There were years and years when I had a really hard time getting interested in non-fiction. Those days are most definitely gone, as I seem to be in yet another stretch where it's all I'm reading. At the moment, I've managed to limit it to just two. Sort of.
The two I'm reading fit into my plan for the sorts of things I wanted to read after I finished school. I figured the books I'd read would be my way of continuing my own education. So far I feel like I'm doing a pretty good job of it.
First of all, I'm finally reading Bill Bryson's A Short History of Nearly Everything. I bought it nearly three years ago, right after we graduated college, and I was in San Diego for a short visit with the Boy Creature. Somehow, even though I was the one that had just bought the book, he convinced me to leave it in San Diego with him, so he could read it.

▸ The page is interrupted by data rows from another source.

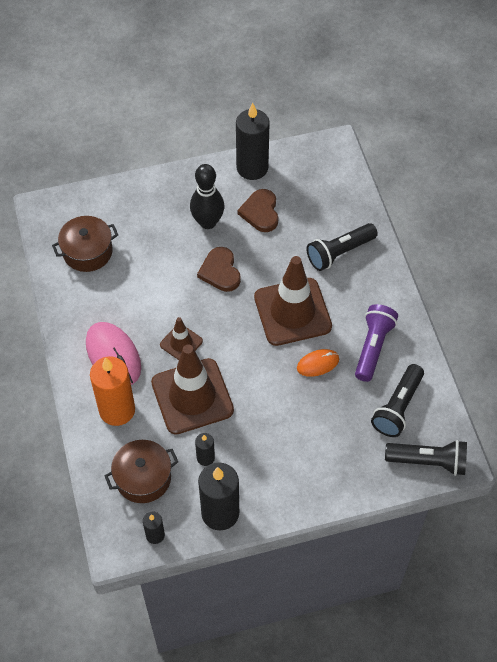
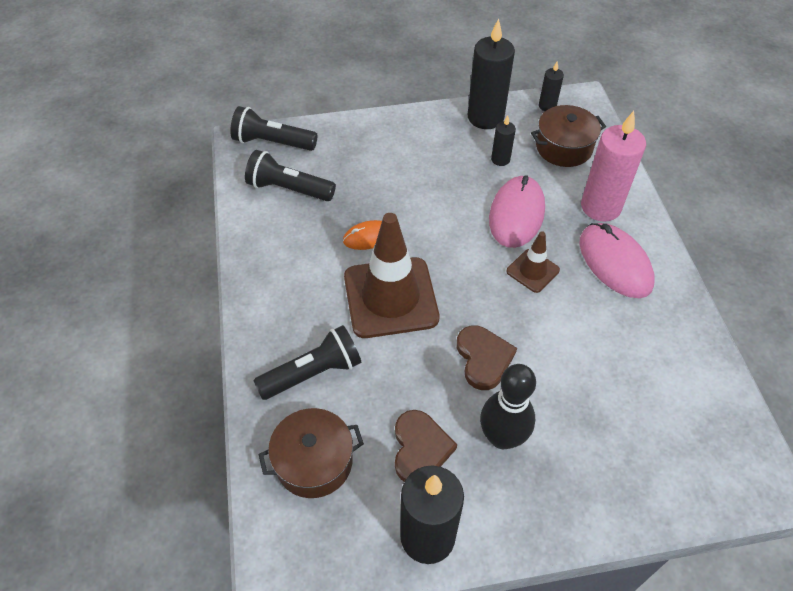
camera: 175 degrees left, 5 degrees down
brown pot [52,216,118,272] -> brown pot moved to [258,408,364,498]
orange candle [90,356,135,426] -> pink candle [581,111,646,222]
brown traffic cone [151,344,234,435] -> pink mouse [489,175,545,248]
purple flashlight [355,304,398,382] -> none
black flashlight [371,364,424,437] -> black flashlight turned 105 degrees counterclockwise [245,150,336,201]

That took him a year. He's not even that slow of a reader, he just only reads every so often. Not every single night, and for several more hours on the weekends (usually), like me. So he finally finished it and gave it back, and for some reason I'm only getting around to it now.

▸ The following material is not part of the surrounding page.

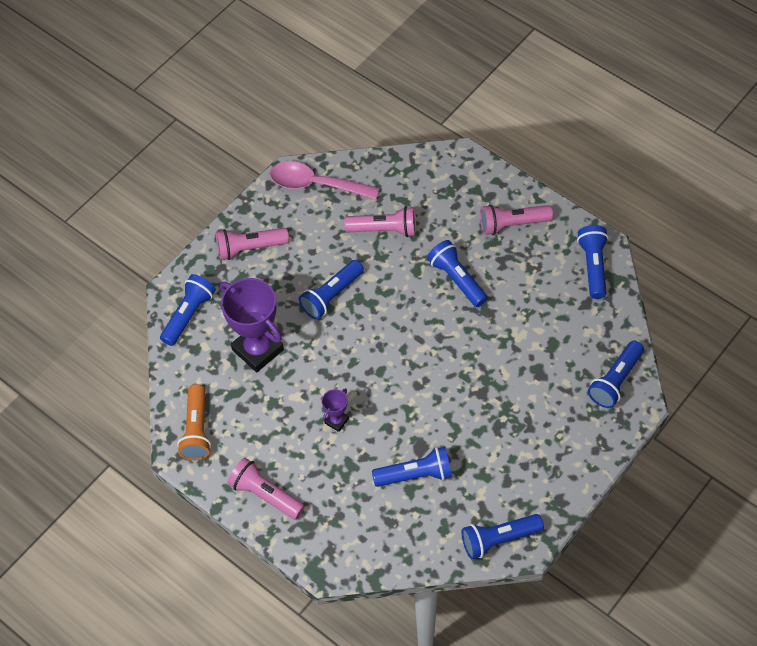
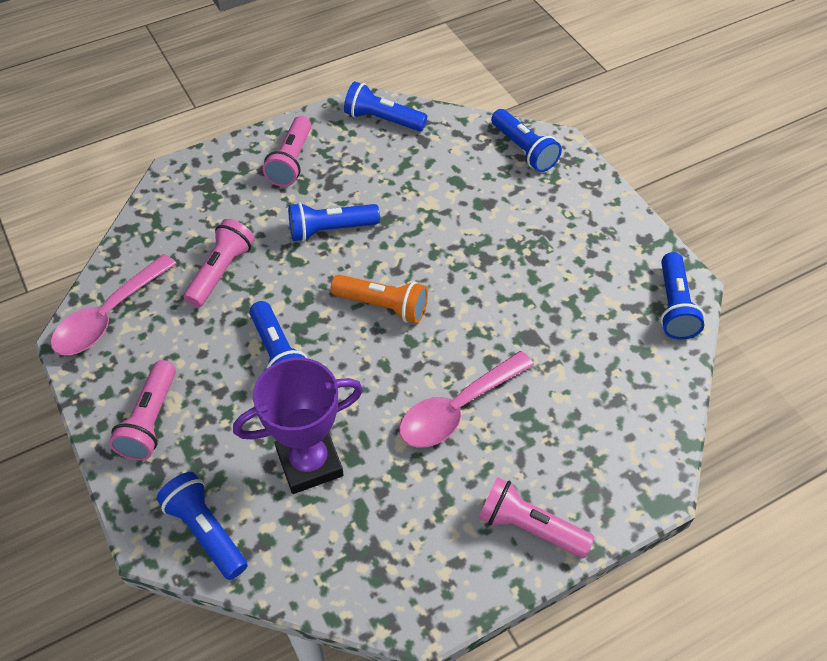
camera: 70 degrees left, 5 degrees down
orange flashlight [177,384,211,460] -> orange flashlight moved to [331,275,428,323]
pink flashlight [228,458,305,520] -> pink flashlight turned 60 degrees clockwise [478,477,594,558]
purple trophy [322,388,349,432] -> pink spoon [399,351,534,448]
blue flashlight [372,446,452,487] -> none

And it's great. Go read it. It's full of really fascinating science and history, and not remotely boring, ever, because Bryson is such a great writer.

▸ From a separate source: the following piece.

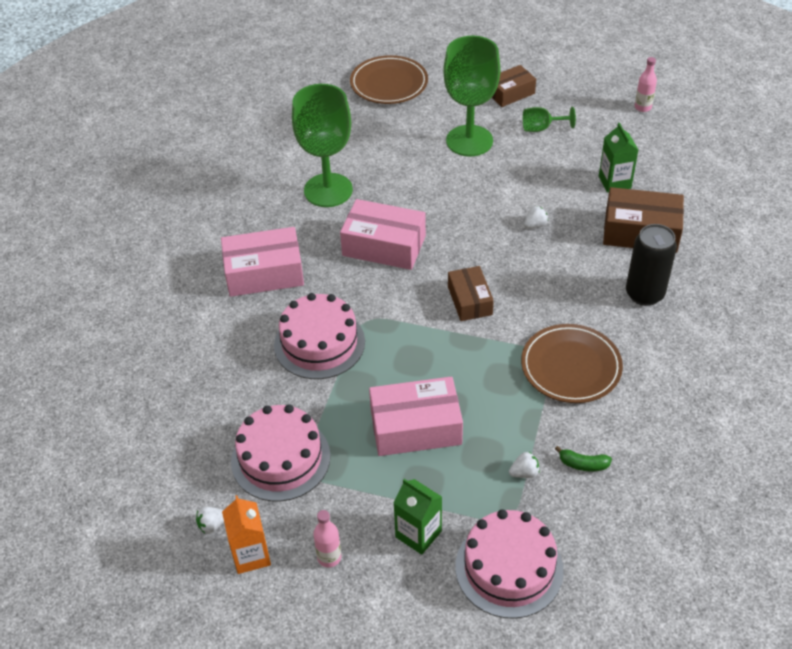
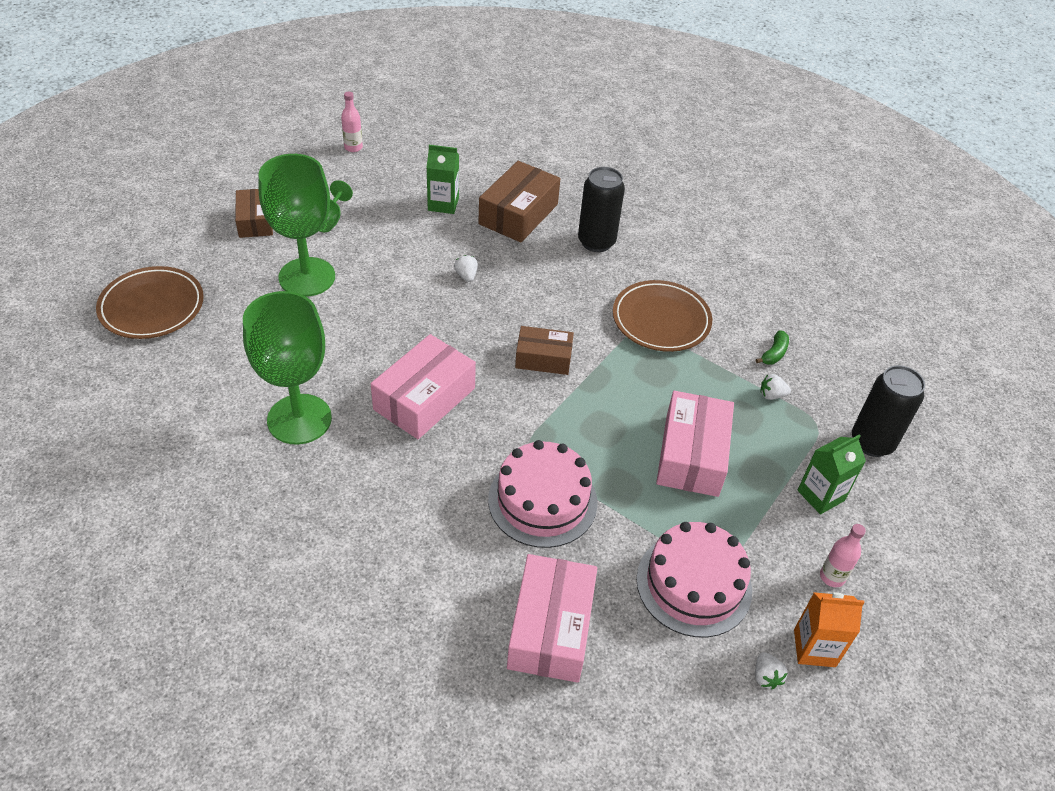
camera: 75 degrees left, 0 degrees up
pink box [221,227,304,297] -> pink box moved to [507,554,597,683]
pink cake [455,509,564,619] -> black can [852,365,925,457]
white strawberry [509,452,540,478] -> white strawberry turned 90 degrees counterclockwise [760,374,791,400]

The other book I started is not Views from the Loft, like I expected. Although it'll probably be next up. Instead, I'm reading The Lost Art of Reading, and I'll be done with it in no time. It's a very slender volume, as they say, and I zoomed through about a quarter of it today, before I fell asleep. Afternoon reading naps are my favorite kind of naps. Still, I'll probably already be done with it by tomorrow. And then on to the Loft! I think. We'll see how I feel when it's actually time. I never know if I feel like starting a new book until it's just time to start. But it's worked so far.